= John Adair (anthropologist) =

American anthropologist

John Adair (1913 in Memphis, Tennessee - December 14, 1997 in San Francisco, California), was an American anthropologist best known for work in visual anthropology but also very much involved and interested in applied anthropology.

After serving in World War II, he moved to the University of New Mexico to finish his graduate studies, becoming the university's first doctoral candidate in anthropology in 1948. Adair than moved to Zuni with his pregnant wife Casey and their son. His sole purpose of moving to Zuni was to gather information that he could use in his dissertation, "The Veterans of World War II at Zuni Pueblo", which was never published.

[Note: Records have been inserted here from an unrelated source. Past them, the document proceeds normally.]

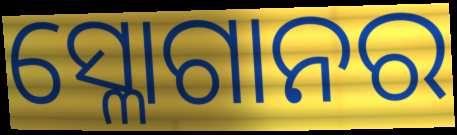
ସ୍ଳୋଗାନରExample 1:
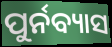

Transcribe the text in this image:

ପୁର୍ନବ୍ୟାସ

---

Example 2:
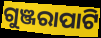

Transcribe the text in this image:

ଗୁଞ୍ଜରାପାଟି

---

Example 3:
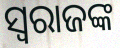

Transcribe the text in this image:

ସ୍ୱରାଜଙ୍କ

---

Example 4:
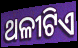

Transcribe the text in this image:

ଥଳୀଟିଏ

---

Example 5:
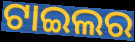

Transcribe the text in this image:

ଟାଇଲର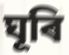
ঘূৰি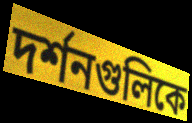
দর্শনগুলিকেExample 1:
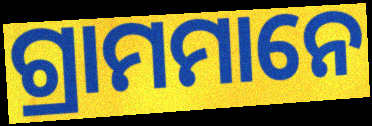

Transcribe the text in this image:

ଗ୍ରାମମାନେ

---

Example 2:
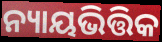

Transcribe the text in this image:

ନ୍ୟାୟଭିତ୍ତିକ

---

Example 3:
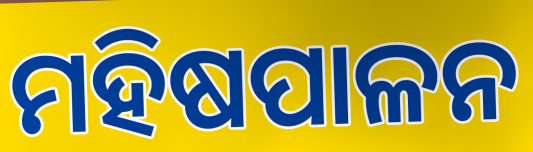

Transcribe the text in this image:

ମହିଷପାଳନ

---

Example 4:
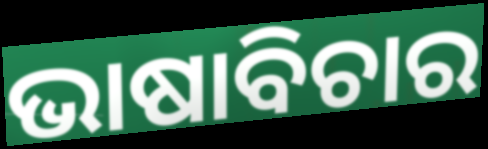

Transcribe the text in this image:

ଭାଷାବିଚାର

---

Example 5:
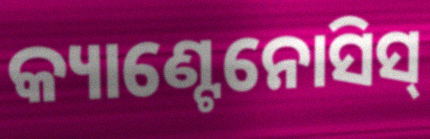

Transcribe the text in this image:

କ୍ୟାଣ୍ଟେନୋସିସ୍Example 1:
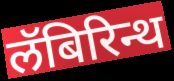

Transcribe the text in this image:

लॅबिरिन्थ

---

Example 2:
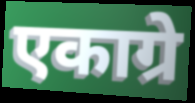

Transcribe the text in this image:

एकाग्रे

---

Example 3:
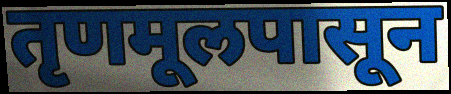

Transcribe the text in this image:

तृणमूलपासून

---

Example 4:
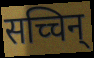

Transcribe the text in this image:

सच्चिन्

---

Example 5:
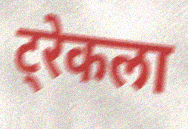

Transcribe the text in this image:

ट्रेकला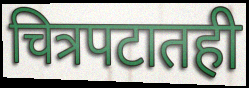
चित्रपटातही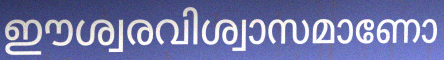
ഈശ്വരവിശ്വാസമാണോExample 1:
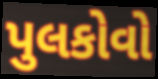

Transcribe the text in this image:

પુલકોવો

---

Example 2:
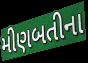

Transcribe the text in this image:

મીણબતીના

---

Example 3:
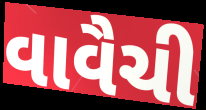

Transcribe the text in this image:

વાવૈચી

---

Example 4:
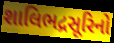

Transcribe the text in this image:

શાલિભદ્રસૂરિનો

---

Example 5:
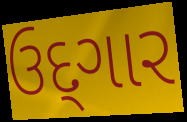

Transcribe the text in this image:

ઉદ્‌ગાર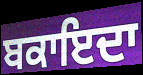
ਬਕਾਇਦਾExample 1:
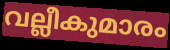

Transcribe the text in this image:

വല്ലീകുമാരം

Cornell University hired him in 1948. The school asked him to teach a series of field seminars in the Southwest. The resulting studies in the Southwest were published as the book First Look at Strangers in 1959.

Adair joined the Cornell-Navajo Field Health Research Project at Many Farms, located on the Navajo Reservation in Arizona, working there as chief anthropologist from 1953 to 1960. He, along with many other anthropologists, played an important role in this project. They were asked to provide anthropological insight, perspectives, and methodologies. Adair and two other anthropologists published a report of the project in The People's Health in 1970 and later revised the report in 1988.

Adair worked with the National Institute of Mental Health (NIMH) from 1961 to 1964. At the conclusion of his work in the NIMH, he became Professor of Anthropology at San Francisco State University, where he remained until his retirement in 1978.

He is also known for the 1972 book, Through Navajo Eyes: An Exploration in Film Communication and Anthropology, which he co-authored with Sol Worth.